* **Selected text**
━━━━━━

We first recall the update rules of the basic proximal alternating-GDA (proximal-AltGDA) algorithm [4] for solving the problem (P). Specifically, proximal-AltGDA alternates between the following two proximal-gradient updates (a.k.a. forward-backward splitting updates [24]).

(Proximal-AltGDA):

\left\{\begin{aligned} x_{t+1}&=\mathrm{prox}_{\eta_{x}g}\big{(}{x}_{t}-\eta_{x}\nabla_{1}f(x_{t},y_{t})\big{)},\\ y_{t+1}&=\mathrm{prox}_{\eta_{y}h}\big{(}{y}_{t}+\eta_{y}\nabla_{2}f({x_{t+1}},{y}_{t})\big{)}.\end{aligned}\right.

To elaborate, the first update is a proximal gradient descent update that aims to minimize the nonconvex function $f(x,y_{t})+g(x)$ from the current point $x_{t}$ , and the second update is a proximal gradient ascent update that aims to maximize the strongly-concave function $f({x_{t+1}},y)-h(y)$ from the current point $y_{t}$ . More specifically, the two proximal gradient mappings are formally defined as

	$\displaystyle\mathrm{prox}_{\eta_{x}g}\big{(}x_{t}-\eta_{x}\nabla_{1}f(x_{t},y_{t})\big{)}$
	$\displaystyle:=\mathop{\mathrm{argmin}}_{u\in\mathbb{R}^{m}}\Big{\{}g(u)+\frac{1}{2\eta_{x}}\\|u-x_{t}+\eta_{x}\nabla_{1}f(x_{t},y_{t})\\|^{2}\Big{\}},$
	$\displaystyle\mathrm{prox}_{\eta_{y}h}\big{(}y_{t}+\eta_{y}\nabla_{2}f({x_{t+1}},y_{t})\big{)}$
	$\displaystyle:=\mathop{\mathrm{argmin}}_{v\in\mathcal{Y}}\Big{\{}h(v)+\frac{1}{2\eta_{y}}\\|v-y_{t}-\eta_{y}\nabla_{2}f({x_{t+1}},y_{t})\\|^{2}\Big{\}}.$

Compared with the standard (proximal) GDA algorithm [23, 5], the proximal ascent step of proximal-AltGDA evaluates the gradient at the freshest point $x_{t+1}$ instead of $x_{t}$ . Such an alternative update is widely used in practice and usually leads to better convergence properties [4, 2, 12, 42].

━━━━━━

Spatial reasoning question data:
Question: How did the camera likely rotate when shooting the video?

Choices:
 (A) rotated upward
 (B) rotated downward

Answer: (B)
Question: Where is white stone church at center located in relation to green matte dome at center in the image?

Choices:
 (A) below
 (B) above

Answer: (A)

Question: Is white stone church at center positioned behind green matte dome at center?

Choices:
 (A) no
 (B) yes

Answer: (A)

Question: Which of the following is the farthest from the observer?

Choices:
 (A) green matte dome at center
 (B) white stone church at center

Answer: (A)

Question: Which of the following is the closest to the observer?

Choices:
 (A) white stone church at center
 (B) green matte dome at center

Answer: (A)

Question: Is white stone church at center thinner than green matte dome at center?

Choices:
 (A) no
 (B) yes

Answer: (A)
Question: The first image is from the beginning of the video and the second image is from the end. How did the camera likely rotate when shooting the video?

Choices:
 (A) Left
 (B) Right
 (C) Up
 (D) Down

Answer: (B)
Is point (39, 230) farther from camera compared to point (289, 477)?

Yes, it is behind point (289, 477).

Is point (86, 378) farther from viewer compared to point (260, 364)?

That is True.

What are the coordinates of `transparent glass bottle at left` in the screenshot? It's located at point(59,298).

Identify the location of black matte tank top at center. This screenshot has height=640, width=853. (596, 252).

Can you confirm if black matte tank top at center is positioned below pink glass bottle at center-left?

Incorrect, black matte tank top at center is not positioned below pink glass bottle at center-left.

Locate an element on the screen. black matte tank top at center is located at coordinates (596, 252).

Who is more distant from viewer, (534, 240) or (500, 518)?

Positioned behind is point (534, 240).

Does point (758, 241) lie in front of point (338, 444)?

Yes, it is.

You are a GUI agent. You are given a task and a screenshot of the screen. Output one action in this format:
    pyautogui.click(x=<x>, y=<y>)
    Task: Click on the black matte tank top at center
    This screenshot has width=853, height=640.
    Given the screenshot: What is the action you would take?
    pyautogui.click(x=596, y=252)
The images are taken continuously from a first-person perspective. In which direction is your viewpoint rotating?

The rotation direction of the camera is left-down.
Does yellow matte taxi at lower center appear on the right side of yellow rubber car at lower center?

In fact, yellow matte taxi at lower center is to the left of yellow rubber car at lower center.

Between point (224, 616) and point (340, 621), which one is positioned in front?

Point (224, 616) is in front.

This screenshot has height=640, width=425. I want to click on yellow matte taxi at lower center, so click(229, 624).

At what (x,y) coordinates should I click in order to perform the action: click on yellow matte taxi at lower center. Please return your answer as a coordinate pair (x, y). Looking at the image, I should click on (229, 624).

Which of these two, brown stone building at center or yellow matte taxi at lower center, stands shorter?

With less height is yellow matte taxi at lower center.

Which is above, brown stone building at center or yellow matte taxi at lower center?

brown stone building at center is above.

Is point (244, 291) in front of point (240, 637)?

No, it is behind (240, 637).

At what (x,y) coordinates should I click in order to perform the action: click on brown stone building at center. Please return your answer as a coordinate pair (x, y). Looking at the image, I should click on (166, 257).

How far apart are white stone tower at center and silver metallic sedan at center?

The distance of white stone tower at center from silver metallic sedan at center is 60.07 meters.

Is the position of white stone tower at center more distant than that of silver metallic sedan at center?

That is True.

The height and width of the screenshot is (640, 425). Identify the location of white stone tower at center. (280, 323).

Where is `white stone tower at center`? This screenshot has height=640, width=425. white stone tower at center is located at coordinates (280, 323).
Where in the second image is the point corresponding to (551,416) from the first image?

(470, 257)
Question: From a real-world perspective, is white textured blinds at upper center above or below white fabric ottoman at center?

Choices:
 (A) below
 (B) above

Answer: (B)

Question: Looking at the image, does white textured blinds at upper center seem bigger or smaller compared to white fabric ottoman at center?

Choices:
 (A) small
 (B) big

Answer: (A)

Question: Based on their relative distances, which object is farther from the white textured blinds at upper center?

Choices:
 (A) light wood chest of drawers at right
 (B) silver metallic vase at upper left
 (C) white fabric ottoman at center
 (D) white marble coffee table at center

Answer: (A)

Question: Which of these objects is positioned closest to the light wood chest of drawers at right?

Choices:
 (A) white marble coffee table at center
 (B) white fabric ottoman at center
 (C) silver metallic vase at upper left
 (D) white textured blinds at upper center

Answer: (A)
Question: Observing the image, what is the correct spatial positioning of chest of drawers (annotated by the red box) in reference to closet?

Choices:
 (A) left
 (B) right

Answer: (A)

━━━━━━

* **Written request**
In the text on proximal-AltGDA, what other name is given for the proximal-gradient updates?

* **Task answer**
Forward-backward splitting updates.